Page images and extracted text

------------------------

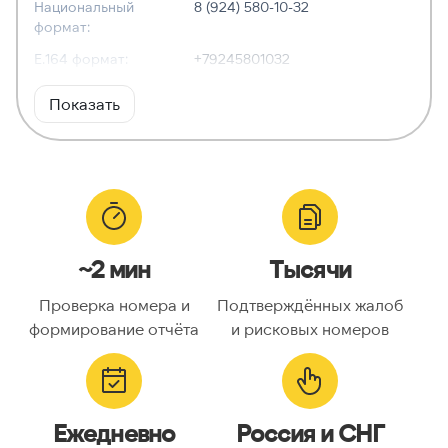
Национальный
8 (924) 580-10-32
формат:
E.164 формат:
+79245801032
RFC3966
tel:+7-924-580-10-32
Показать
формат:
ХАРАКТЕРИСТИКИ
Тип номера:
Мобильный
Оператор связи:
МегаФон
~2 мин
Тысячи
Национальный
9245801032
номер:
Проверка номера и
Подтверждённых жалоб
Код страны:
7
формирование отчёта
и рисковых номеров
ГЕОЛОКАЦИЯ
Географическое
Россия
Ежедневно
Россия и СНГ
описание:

------------------------

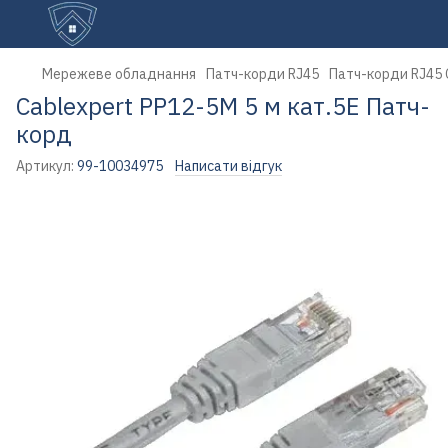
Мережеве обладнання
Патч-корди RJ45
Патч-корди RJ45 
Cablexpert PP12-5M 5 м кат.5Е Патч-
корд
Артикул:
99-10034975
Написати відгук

------------------------

*PROBLEM TO SOLVE*
From the records, determine the number of lines holding the word "Патч", and state that number only.

*ANSWER SECTION*
3